2 hafta sonra, bir solukta bütün fotoğrafları silmiş, tüm anıları atmıştı. Neredeyse hiç bir anı kalmamıştı ondan. Ama yine de Bir süre Kadıköy'e gelmek ızdırap olmuş, zorunda olmadıkça sokaklarında dolaşmamış, gidip bir yere kahve, çay içmeye oturmamıştı. Ondan kalan tek bir istiridye kabuğunu da bir kaç ay sonra denizin mavi sularına geri yollamıştı. Herkes nihayetinde ait olduğu yere dönmüştü. İstiridye denize, Bedir ise Kadıköy'e...

Şarkıyı dinleyip, tekrar hatırlayınca olanları, her zaman olduğu gibi Kadıköy'e gelemediği o ızdıraplı günlerine ve aylarına sızlandı...

Bir yıl başı arefesinde, yıllar önce öğrendiği, uzun zaman önce unuttuğunu sandığı bu sızlanma duygusuyla mücadele ediyordu Bedir, yatağında. "İnsan bir kere öğrenince bir duyguyu, unutmuyor galiba, sadece zaman geçtikçe daha az hatırlıyor.
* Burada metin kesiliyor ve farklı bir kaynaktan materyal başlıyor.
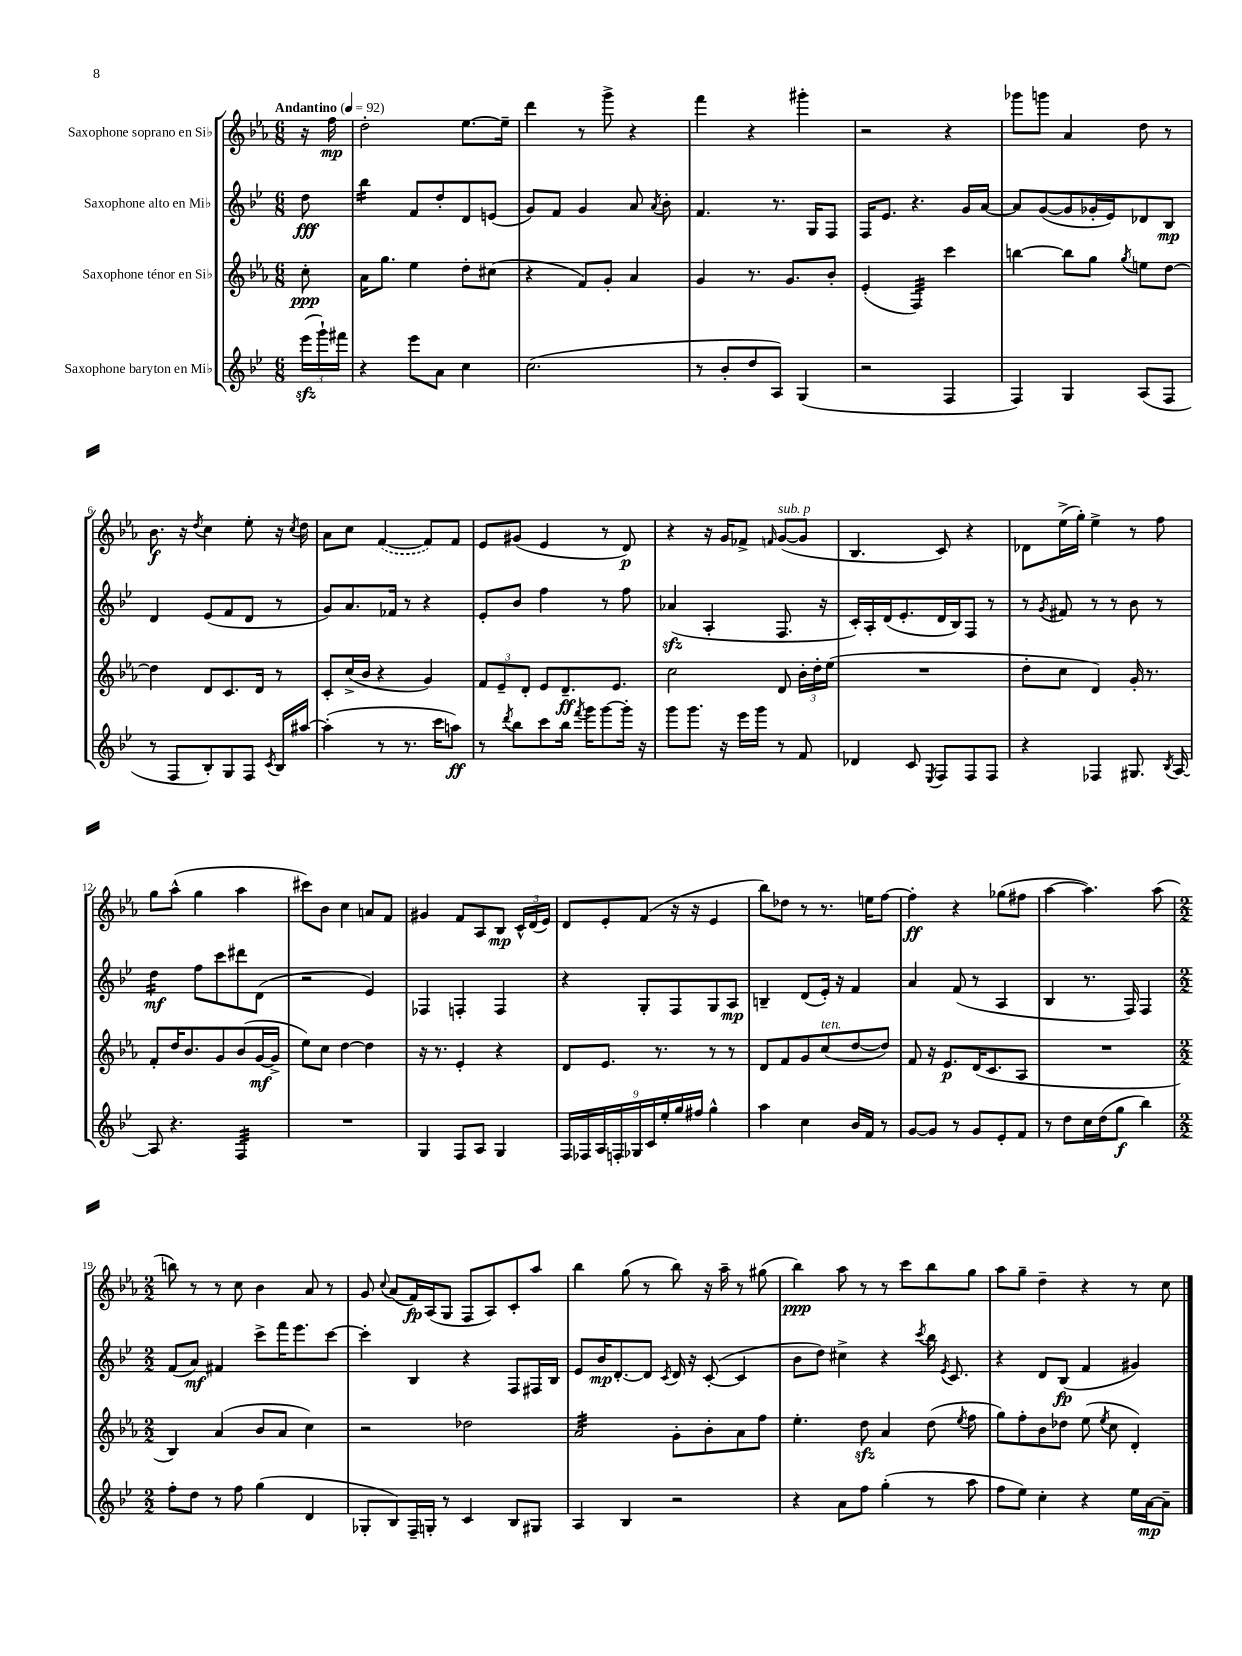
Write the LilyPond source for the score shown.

<<
\new StaffGroup <<
\new Staff = "s0" \with { instrumentName = "Saxophone soprano en Sib" } {
    \clef treble \key ees \major \numericTimeSignature \time 6/8 \partial 8 \tempo "Andantino" 4 = 92
    \autoBeamOff r16 f''16\mp |
    d''2-. ees''8.[~ ees''16]-- |
    d'''4 r8 g'''8-> r4 |
    f'''4 r4 gis'''4-. |
    r2 r4 |
    ges'''8[ g'''8] aes'4 d''8 r8 |
    bes'8.\f r16 \acciaccatura { d''8 } c''4 ees''8-. r16 \acciaccatura { c''8 } d''16 |
    aes'8[ c''8] \once \slurDashed f'4~( f'8[) f'8] |
    ees'8[ gis'8]( ees'4 r8 d'8\p) |
    r4 r16 g'16[ fes'8]-> \grace { f'16 } g'8[~^\markup { \italic "sub. p" }( g'8] |
    bes4. c'8) r4 |
    des'8[ ees''16->( g''16]-.) ees''4-> r8 f''8 |
    g''8[ aes''8]-^( g''4 aes''4 |
    cis'''8[) bes'8] c''4 a'8[ f'8] |
    gis'4 f'8[ aes8 bes8]\mp \tuplet 3/2 { c'16[-^ d'16( ees'16]) } |
    d'8[ ees'8-. f'8]( r16 r16 ees'4 |
    bes''8[) des''8] r8 r8. e''16[ f''8]~ |
    f''4-.\ff r4 ges''8[( fis''8] |
    aes''4~ aes''4.) aes''8( |
    \numericTimeSignature \time 2/2 b''8) r8 r8 c''8 bes'4 aes'8 r8 |
    g'8 \appoggiatura { c''8 } aes'8[( f'16\fp) aes16( g8] f8[ aes8) c'8-. aes''8] |
    bes''4 g''8( r8 bes''8) r16 aes''16-- r8 gis''8( |
    bes''4\ppp) aes''8 r8 r8 c'''8[ bes''8 g''8] |
    aes''8[ g''8]-- d''4-- r4 r8 c''8 \bar "|." |
}
\new Staff = "s1" \with { instrumentName = "Saxophone alto en Mib" } {
    \clef treble \key bes \major \numericTimeSignature \time 6/8 \partial 8
    \autoBeamOff d''8\fff |
    bes''4:16 f'8[ d''8-. d'8 e'8]( |
    g'8[) f'8] g'4 a'8 \acciaccatura { a'8 } bes'8-. |
    f'4. r8. g16[ f8] |
    f16[ ees'8.] r4. g'16[ a'16]~ |
    a'8[ g'8~( g'8 ges'16-. ees'16) des'8 bes8]\mp |
    d'4 ees'8[( f'8 d'8] r8 |
    g'8[) a'8. fes'16] r8 r4 |
    ees'8[-. bes'8] f''4 r8 f''8 |
    aes'4\sfz( a4-. f8. r16 |
    c'16[-.) a16-. d'16( ees'8.-. d'16 bes16) f8] r8 |
    r8 \acciaccatura { g'8 } fis'8 r8 r8 bes'8 r8 |
    d''4:16\mf f''8[ c'''8 dis'''8 d'8]( |
    r2 ees'4) |
    fes4 f4-. f4 |
    r4 g8[-. f8 g8 a8]\mp |
    b4-- d'8[( ees'16]-.) r16 f'4 |
    a'4 f'8( r8 a4 |
    bes4 r8. f16) f4 |
    \numericTimeSignature \time 2/2 f'8[( a'8]\mf) fis'4 c'''8[-> f'''16 ees'''8. c'''8]~ |
    c'''4-. bes4 r4 f8[ fis16 bes16] |
    ees'8[ bes'16\mp d'8.~-. d'8] \acciaccatura { c'8 } d'16 r16 c'8~-.( c'4 |
    bes'8[ d''8]) cis''4-> r4 \acciaccatura { c'''8 } bes''16 \acciaccatura { ees'8 } c'8. |
    r4 d'8[ bes8]\fp( f'4 gis'4) \bar "|." |
}
\new Staff = "s2" \with { instrumentName = "Saxophone ténor en Sib" } {
    \clef treble \key ees \major \numericTimeSignature \time 6/8 \partial 8
    \autoBeamOff c''8-.\ppp |
    aes'16[ g''8.] ees''4 d''8[-. cis''8]( |
    r4 f'8[) g'8]-. aes'4 |
    g'4 r8. g'8.[ bes'8]-. |
    ees'4-.( f4:32) c'''4 |
    b''4~ b''8[ g''8] \acciaccatura { g''8 } e''8[ d''8]~ |
    d''4 d'8[ c'8. d'16] r8 |
    c'8[-. c''16->( bes'16] r4 g'4) |
    \tuplet 3/2 { f'8[ ees'8-- d'8]-. } ees'8[ d'8.--\ff ees'8.] |
    c''2 d'8 \tuplet 3/2 { bes'16[-. d''16-. ees''16]( } |
    R2. |
    d''8[-. c''8] d'4) g'16-. r8. |
    f'8[-. d''16 bes'8. g'8 bes'8( g'16~\mf g'16]-> |
    ees''8[) c''8] d''4~ d''4 |
    r16 r8. ees'4-. r4 |
    d'8[ ees'8.] r8. r8 r8 |
    d'8[ f'8 g'8 c''8^\markup { \italic "ten." }( d''8~ d''8]) |
    f'8 r16 ees'8.[\p d'16( c'8. aes8] |
    R2. |
    \numericTimeSignature \time 2/2 bes4) aes'4( bes'8[ aes'8] c''4) |
    r2 des''2 |
    aes'2:32 g'8[-. bes'8-. aes'8 f''8] |
    ees''4.-. d''8\sfz aes'4 d''8( \acciaccatura { ees''8 } f''8 |
    g''8[) f''8-. bes'8 des''8] ees''8( \acciaccatura { ees''8 } c''8 d'4-.) \bar "|." |
}
\new Staff = "s3" \with { instrumentName = "Saxophone baryton en Mib" } {
    \clef treble \key bes \major \numericTimeSignature \time 6/8 \partial 8
    \autoBeamOff \tuplet 3/2 { ees'''16[\sfz( g'''16-!) fis'''16] } |
    r4 ees'''8[ a'8] c''4 |
    c''2.( |
    r8 bes'8[-. d''8 a8]) g4( |
    r2 f4 |
    f4) g4 a8[( f8] |
    r8 f8[ bes8-.) g8 f8] \acciaccatura { c'8 } bes16[ ais''16]~ |
    ais''4-.( r8 r8. c'''16[ a''8]\ff) |
    r8 \acciaccatura { d'''8 } bes''8[ c'''8 bes''16] \acciaccatura { f'''8 } g'''16[ g'''8~ g'''16]-. r16 |
    g'''8[ g'''8.] r16 ees'''16[ g'''16] r8 f'8 |
    des'4 c'8 \acciaccatura { ees8 } f8[ f8 f8] |
    r4 fes4 gis8. \acciaccatura { bes8 } a16~ |
    a8 r4. f4:32 |
    R2. |
    g4 f8[ a8] g4 |
    \tuplet 9/8 { f16[ fes16 a16 f16-. ges16 c'16 ees''16-. g''16 fis''16] } g''4-^ |
    a''4 c''4 bes'16[ f'16] r8 |
    g'8[~ g'8] r8 g'8[ ees'8-. f'8] |
    r8 d''8[ c''16 d''16( g''8]\f bes''4) |
    \numericTimeSignature \time 2/2 f''8[-. d''8] r8 f''8 g''4( d'4 |
    ges8[-. bes8) f16-- g16]-. r8 c'4 bes8[ gis8] |
    a4 bes4 r2 |
    r4 a'8[ f''8] g''4-.( r8 a''8 |
    f''8[ ees''8]) c''4-. r4 ees''16[ a'16~\mp a'8]-- \bar "|." |
}
>>
>>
Sonra flulaşıyor, grileşiyor duygular, netliğini kaybediyor. Bu duygu karışımı ara ara bir sisli hava gibi çöküyor üstüne. Sisli havadan korunmak için etrafına yeşil ağaçlar dikip, kendi ormanında yaşamaya başlıyorsun." 
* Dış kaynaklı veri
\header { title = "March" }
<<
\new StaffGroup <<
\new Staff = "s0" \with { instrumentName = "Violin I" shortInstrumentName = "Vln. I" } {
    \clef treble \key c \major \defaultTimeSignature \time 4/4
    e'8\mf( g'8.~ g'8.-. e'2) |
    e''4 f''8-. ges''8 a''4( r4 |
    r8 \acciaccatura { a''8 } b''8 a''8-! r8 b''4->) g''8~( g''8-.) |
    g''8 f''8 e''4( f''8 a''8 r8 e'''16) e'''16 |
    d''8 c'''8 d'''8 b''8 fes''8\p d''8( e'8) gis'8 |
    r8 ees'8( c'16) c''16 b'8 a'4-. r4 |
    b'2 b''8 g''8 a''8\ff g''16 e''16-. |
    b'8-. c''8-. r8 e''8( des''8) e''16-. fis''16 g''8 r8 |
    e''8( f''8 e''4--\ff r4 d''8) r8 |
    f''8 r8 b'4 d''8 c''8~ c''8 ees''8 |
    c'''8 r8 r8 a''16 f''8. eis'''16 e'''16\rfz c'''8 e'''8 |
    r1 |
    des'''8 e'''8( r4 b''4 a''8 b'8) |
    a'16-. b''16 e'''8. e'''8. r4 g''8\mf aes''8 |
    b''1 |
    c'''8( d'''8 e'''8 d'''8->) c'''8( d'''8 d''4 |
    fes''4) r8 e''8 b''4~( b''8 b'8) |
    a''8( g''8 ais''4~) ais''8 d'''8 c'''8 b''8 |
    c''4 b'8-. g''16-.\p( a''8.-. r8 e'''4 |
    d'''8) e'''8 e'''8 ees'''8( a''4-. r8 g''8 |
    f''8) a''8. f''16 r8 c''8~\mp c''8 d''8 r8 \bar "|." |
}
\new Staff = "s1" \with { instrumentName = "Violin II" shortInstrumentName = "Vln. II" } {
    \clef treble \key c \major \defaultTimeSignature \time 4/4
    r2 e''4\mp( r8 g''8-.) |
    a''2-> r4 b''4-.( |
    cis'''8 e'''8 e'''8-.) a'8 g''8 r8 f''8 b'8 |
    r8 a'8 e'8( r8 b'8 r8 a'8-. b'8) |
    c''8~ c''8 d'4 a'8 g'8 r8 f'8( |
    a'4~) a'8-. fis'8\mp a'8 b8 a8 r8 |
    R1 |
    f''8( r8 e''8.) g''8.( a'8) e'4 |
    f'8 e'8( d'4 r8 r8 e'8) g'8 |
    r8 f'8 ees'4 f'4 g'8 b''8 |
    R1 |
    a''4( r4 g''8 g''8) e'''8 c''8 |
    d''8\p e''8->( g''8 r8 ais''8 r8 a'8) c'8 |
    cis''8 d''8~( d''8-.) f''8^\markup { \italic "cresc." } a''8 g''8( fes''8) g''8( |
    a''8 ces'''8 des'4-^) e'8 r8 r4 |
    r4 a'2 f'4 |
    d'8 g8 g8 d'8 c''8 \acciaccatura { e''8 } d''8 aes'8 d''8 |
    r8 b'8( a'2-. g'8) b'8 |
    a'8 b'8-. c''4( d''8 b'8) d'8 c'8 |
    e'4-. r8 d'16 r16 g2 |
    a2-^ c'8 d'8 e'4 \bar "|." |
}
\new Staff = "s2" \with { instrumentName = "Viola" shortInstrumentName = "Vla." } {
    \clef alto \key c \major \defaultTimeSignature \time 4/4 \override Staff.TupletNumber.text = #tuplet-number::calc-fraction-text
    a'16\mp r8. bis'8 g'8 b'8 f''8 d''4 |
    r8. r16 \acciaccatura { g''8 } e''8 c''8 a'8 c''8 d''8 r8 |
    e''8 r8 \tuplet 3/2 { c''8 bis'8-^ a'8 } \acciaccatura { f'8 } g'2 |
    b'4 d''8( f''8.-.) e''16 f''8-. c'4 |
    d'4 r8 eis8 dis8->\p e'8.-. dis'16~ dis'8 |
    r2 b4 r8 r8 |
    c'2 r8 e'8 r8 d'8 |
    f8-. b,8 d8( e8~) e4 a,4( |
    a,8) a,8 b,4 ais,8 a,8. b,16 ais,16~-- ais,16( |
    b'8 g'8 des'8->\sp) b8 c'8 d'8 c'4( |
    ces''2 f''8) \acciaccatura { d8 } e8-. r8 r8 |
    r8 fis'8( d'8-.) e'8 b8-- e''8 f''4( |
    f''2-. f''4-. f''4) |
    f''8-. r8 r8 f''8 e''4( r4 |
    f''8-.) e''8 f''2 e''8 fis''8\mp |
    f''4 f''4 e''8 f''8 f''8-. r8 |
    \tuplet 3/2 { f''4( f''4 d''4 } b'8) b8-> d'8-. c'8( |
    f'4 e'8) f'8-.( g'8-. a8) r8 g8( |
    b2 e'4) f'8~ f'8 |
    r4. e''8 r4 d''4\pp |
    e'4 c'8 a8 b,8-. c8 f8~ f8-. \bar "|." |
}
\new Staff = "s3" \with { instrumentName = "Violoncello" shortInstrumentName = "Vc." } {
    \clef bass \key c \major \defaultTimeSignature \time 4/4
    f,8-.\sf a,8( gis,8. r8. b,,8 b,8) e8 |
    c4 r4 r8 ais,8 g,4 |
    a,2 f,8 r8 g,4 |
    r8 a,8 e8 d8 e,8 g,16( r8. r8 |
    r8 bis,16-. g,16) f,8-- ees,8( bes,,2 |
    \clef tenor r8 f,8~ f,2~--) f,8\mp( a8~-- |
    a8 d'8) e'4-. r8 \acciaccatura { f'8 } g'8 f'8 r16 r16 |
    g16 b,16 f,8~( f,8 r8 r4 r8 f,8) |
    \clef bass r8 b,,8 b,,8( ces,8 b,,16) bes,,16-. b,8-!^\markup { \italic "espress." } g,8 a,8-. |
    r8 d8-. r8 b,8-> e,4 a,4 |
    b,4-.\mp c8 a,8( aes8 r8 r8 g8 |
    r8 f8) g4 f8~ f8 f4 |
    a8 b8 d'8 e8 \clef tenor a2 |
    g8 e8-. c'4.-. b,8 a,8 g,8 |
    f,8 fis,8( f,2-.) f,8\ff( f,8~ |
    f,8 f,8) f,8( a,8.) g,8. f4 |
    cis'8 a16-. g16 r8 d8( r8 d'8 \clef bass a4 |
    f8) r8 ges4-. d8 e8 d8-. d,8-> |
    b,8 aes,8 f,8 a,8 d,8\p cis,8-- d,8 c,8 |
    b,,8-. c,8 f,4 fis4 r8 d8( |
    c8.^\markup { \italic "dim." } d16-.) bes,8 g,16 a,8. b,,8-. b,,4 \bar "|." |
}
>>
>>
Bedir'in de ormanındaki ağaçlardan birisi Zilan'dı aslında. Evet, Zilan yaprak döküp arınan ve her mevsim yeniden doğan ve açan, kökü, gövdesi sağlam bir ağaç gibiydi. Sisli havaların Bedir'in üzerine çökmesini ne de güzel engelliyordu.
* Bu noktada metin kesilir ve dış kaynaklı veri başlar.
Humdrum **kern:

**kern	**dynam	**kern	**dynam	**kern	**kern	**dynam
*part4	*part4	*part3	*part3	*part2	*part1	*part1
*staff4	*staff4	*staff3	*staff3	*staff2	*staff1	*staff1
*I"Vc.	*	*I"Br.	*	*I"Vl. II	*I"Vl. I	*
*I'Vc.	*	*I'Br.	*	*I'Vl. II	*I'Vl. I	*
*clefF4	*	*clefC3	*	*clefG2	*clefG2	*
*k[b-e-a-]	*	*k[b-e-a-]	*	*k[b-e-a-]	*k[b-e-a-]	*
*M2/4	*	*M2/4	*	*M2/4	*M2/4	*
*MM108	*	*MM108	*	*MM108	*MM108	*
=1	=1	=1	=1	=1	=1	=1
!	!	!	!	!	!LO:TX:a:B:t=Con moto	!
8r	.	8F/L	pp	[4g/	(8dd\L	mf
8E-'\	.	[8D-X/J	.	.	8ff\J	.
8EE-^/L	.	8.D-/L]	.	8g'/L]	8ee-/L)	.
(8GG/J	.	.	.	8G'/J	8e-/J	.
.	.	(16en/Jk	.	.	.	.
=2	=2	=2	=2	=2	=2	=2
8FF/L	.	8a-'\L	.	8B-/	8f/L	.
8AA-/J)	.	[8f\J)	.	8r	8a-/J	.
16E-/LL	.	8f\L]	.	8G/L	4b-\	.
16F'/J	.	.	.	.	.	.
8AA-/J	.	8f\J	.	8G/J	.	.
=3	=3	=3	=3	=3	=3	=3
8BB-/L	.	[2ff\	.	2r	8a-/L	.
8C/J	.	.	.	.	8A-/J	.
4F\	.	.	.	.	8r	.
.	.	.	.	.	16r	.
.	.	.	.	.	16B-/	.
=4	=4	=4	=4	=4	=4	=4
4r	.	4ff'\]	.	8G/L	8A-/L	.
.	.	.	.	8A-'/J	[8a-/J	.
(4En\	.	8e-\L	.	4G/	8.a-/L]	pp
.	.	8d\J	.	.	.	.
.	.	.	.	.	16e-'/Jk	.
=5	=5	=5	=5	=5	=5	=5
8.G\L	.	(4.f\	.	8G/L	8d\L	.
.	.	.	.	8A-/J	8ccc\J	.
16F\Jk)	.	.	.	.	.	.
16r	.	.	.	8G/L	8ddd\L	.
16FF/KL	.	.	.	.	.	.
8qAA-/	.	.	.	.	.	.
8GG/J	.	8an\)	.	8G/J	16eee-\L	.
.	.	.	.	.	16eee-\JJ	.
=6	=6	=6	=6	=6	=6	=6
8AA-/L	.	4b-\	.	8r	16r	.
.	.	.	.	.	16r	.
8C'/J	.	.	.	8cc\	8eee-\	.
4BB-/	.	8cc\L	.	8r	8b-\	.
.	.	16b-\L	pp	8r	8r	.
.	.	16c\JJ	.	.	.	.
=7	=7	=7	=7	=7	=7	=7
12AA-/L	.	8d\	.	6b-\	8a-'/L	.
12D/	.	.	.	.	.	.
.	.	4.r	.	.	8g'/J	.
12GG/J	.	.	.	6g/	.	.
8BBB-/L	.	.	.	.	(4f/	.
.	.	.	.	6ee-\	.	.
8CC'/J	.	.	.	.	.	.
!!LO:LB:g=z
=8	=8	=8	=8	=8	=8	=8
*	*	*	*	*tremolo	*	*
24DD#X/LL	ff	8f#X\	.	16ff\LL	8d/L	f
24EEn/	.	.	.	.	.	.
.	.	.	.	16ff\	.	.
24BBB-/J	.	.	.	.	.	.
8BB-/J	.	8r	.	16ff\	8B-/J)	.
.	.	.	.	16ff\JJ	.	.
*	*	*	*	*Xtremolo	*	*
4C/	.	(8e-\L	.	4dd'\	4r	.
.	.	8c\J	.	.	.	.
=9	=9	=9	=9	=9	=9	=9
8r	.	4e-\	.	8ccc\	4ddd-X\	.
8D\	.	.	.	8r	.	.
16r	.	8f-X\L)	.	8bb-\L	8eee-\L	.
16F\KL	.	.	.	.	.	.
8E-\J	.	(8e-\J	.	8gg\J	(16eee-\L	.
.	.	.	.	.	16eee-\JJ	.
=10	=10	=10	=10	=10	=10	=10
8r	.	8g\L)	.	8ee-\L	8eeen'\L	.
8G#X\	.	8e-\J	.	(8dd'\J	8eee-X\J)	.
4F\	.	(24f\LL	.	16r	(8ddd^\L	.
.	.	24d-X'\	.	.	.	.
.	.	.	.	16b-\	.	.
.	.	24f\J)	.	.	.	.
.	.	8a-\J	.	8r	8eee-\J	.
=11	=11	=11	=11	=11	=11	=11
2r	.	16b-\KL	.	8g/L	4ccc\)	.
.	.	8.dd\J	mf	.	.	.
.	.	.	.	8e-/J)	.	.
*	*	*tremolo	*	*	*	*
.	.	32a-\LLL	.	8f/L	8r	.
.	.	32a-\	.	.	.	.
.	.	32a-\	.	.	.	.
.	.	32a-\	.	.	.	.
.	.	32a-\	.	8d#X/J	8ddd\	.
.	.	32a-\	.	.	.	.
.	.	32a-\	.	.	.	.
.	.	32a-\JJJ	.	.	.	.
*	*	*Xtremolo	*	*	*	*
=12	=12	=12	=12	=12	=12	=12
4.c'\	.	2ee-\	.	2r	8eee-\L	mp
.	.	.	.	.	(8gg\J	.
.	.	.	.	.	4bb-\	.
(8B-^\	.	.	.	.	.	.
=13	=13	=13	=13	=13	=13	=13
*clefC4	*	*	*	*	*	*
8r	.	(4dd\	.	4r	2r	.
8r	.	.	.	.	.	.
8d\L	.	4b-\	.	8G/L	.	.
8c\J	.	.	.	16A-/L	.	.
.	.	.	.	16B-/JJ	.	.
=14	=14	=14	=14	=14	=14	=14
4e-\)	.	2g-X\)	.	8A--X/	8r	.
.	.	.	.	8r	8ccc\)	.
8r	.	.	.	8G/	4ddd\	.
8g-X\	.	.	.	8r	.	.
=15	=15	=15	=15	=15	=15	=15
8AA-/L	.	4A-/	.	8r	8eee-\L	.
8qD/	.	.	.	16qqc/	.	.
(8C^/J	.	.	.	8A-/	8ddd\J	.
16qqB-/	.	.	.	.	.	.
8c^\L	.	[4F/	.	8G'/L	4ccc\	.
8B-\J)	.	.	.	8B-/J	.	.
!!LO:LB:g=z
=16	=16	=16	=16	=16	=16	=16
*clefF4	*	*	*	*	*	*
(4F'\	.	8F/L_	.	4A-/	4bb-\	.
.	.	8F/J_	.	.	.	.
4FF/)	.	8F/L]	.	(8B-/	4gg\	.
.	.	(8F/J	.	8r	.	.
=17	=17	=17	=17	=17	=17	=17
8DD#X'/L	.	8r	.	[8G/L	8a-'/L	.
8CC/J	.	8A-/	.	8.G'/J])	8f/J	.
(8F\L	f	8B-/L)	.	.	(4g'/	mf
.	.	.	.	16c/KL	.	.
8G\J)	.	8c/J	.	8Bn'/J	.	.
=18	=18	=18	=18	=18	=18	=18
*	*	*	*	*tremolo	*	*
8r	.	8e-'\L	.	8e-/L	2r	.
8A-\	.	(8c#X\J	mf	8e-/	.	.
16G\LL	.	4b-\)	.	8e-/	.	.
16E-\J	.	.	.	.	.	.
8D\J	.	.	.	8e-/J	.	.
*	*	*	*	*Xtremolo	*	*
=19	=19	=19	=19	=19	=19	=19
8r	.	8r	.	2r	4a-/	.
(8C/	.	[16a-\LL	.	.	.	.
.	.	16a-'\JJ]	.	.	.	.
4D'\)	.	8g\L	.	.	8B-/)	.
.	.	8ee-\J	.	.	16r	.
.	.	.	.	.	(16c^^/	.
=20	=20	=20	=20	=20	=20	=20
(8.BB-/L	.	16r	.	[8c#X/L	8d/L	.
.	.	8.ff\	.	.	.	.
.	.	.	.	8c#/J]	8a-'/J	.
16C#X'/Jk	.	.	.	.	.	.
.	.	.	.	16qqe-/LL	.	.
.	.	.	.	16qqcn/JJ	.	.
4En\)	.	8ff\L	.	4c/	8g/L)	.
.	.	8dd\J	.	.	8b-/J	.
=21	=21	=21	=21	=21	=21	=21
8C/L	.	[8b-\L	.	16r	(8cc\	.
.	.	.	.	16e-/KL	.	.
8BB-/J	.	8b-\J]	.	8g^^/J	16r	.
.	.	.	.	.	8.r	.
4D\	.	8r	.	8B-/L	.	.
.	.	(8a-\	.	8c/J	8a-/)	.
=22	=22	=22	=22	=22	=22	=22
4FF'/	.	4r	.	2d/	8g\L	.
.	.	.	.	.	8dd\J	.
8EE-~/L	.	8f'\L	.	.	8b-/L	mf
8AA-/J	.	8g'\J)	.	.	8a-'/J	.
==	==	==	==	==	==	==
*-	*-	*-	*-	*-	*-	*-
Bedir, rahatsız edici bir duyguyla hala yatıyordu, yatağının köşegeninde... Bu köşegen boyunca yatmaya ne kadar da alıştığını düşündü... Kötü bir alışkanlık gibiydi sanki... Yatağının her yeri ona aitti; köşegenler, uzun ve kısa kenarlar... Bir sahiplenmedir gidiyordu. Hipotenüs rahatlığı sarmıştı bütün benliğini, kalbinin etrafını ise bir buzlanma. Bedir'in kalbindeki bu buzlanma tıpkı Ankara'daki gizli buzlanma gibiydi, öyle ki kalbinde yürüyen herkes adeta kayıp düşüyordu...

Çoktan unuttuğunu sandığı, kalbine buz gibi giren bu soğukluktan kurtulmak istedi. Yeni bir yıl gelmişti. Yeni bir yıl, yeni bir hayat başlıyormuş gibi cereyan ediyordu aslında insanlığın beynine. Dünyada bir çok insan, bu başlangıç için güzel dileklerde bulunuyordu hep birlikte. O da, bu toplu olumlamaya dahil olmak istedi. Madem yeni bir yıl, yeni tarihler, yeni mevsimler geliyordu; yenilenmek için, yeni bir yola adım atmak için bundan daha iyi bir gün olamazdı. Hazırlanıp dışarı çıktı. Saat sabahın dokuzuydu. İstanbul'a kar yağıyordu. 

Zilan'ı arayıp onu Kadıköy'e çağırmaya karar verdi. Çünkü bu karların altında ve bu sokaklarda sağlam ve güzel bir ağacın koluna girmeliydi bu akşam. Kalbindeki buzları eritmek ve güzel dilekler dilemek için ise oldukça güzel bir gündü.